Pension comes at a price but are Hong Kong people prepared to pay?
I refer to the government’s public consultation on retirement protection options. Instead of insisting that the government can afford to pay for protection for all, we should discuss as a community how much we are willing to pay for a pension.
The government presents two schemes to choose from: one that comes with a means test, and one that doesn’t. The consultation document summarises the various tax options needed to fund either scheme, from the time the scheme is implemented to 2064, without depleting our reserves.
Naturally, the more people the scheme covers, the higher the tax increase. The question is, how much are we prepared to pay?
For example, the document estimated that profits tax would need to be raised by 4.2 percentage points to pay for a universal scheme, while it has to be raised by 0.4 percentage points for a scheme with means testing.
If we aren’t prepared to pay the tax increases for a universal scheme, we should introduce means testing, and discuss the requirements. What maximum asset (excluding primary residence) should be allowed to qualify for a pension?
The government’s proposed maximum asset value of HK$80,000 is ridiculous. I would propose a maximum of HK$210,000 at 65, and HK$540,000 at 70, to qualify for the scheme.

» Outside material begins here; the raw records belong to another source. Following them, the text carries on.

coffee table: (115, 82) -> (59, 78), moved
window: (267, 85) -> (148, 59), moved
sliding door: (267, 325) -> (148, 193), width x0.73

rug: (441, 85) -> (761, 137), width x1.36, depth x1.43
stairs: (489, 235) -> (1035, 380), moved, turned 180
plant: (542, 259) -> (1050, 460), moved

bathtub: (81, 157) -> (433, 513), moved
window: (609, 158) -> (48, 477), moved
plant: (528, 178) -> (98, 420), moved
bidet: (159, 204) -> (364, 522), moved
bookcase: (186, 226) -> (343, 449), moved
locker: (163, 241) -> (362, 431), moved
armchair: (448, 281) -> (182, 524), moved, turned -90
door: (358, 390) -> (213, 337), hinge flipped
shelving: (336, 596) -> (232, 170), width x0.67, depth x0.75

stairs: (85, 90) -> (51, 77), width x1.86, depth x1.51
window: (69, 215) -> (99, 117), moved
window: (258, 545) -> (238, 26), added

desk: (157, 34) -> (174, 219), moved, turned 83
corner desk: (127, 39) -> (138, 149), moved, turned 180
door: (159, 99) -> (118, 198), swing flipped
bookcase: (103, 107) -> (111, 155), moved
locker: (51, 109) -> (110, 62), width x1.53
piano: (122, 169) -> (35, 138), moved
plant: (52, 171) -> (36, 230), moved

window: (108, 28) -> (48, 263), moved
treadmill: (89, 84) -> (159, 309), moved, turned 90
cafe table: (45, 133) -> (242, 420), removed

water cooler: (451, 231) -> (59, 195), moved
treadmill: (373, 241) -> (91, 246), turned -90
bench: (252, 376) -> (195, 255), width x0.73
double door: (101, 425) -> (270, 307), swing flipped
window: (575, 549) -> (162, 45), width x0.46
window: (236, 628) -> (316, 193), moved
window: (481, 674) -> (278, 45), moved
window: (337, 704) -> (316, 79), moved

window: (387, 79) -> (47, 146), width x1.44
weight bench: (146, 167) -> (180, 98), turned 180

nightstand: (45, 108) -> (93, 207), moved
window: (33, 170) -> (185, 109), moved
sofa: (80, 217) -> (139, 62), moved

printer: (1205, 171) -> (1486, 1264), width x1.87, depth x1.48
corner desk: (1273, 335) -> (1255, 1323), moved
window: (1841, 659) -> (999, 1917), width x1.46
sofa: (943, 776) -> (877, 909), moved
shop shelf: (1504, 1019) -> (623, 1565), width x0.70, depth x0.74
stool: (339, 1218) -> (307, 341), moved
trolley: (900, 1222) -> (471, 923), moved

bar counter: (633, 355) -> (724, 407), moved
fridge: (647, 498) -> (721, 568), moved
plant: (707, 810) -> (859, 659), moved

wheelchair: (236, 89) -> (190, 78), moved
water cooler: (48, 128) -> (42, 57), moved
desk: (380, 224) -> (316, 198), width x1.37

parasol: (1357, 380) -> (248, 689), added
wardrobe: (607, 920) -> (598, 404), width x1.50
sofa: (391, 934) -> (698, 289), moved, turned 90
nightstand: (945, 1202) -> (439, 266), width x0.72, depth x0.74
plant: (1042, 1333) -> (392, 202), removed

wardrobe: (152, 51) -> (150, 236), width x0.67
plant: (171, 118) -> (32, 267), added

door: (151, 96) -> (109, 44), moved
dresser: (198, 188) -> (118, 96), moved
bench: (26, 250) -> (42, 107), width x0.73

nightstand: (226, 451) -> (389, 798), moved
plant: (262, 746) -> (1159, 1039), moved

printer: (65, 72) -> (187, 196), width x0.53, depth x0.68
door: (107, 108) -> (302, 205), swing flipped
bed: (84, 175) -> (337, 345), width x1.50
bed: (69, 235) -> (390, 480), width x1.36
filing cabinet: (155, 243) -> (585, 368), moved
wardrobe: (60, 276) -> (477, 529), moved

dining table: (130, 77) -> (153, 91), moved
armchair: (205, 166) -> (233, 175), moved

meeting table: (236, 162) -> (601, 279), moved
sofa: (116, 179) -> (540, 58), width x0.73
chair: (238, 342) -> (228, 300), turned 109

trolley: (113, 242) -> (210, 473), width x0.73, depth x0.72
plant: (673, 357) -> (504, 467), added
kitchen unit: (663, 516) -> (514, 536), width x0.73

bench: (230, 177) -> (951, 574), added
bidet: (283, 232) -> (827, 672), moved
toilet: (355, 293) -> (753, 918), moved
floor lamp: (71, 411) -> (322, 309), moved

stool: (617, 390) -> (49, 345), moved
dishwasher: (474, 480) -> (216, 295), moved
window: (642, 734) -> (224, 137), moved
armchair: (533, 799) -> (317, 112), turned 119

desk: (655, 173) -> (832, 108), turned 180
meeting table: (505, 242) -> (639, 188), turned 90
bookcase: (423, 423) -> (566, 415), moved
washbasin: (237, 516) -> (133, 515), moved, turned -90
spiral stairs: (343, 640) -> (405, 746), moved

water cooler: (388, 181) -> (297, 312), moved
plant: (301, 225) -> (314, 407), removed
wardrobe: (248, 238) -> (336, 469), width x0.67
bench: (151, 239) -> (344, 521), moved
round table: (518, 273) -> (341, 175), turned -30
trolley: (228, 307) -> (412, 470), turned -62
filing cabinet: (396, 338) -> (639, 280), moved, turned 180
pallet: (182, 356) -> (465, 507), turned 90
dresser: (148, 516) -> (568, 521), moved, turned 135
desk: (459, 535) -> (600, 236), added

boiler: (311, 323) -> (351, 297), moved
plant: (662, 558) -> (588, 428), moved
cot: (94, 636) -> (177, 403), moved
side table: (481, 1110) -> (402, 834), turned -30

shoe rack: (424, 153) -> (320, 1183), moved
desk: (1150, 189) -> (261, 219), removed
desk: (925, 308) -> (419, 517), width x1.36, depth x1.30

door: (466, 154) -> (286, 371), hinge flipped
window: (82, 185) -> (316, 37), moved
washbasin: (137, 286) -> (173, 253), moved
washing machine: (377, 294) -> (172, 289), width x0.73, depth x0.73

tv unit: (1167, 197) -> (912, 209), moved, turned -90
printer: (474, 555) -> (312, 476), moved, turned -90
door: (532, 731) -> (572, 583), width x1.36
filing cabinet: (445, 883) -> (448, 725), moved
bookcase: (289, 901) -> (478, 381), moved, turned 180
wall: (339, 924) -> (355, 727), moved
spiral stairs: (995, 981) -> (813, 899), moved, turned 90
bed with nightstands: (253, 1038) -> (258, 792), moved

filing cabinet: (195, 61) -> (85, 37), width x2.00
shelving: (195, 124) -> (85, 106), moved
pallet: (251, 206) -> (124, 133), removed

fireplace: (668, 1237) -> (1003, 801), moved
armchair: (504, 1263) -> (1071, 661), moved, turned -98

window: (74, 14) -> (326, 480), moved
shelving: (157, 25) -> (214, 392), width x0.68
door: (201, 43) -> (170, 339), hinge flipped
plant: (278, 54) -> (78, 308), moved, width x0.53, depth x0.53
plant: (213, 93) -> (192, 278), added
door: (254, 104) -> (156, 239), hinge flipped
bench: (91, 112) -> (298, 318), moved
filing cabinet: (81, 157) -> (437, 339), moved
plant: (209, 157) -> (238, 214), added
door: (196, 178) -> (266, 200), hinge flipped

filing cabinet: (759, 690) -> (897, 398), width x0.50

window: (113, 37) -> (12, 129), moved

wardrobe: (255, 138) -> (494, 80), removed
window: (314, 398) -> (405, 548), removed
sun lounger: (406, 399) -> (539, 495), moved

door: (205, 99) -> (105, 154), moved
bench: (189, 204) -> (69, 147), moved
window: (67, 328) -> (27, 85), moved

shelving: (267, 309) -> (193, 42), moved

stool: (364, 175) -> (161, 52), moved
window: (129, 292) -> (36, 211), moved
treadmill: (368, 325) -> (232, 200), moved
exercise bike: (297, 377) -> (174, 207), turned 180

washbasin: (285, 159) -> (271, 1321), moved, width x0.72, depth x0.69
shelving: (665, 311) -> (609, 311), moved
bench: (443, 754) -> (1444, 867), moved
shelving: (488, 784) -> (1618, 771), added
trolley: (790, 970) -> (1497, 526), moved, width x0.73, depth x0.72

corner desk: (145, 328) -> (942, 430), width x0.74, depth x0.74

The maximum asset figure of HK$540,000 was obtained by assuming HK$3,000 per month is enough for basic needs, and one expects to live to 85.
If we agree to these criteria, the tax increases estimated by the government for a scheme with means testing will be much higher than the figures it gave in the consultation document, but still less steep than that required to fund a universal scheme.
It’s time to move away from the stand of some academics, democratic legislators and trade unionists: the government can afford it, and the only reason it refuses to give us a universal retirement scheme with no means test is because it is mean.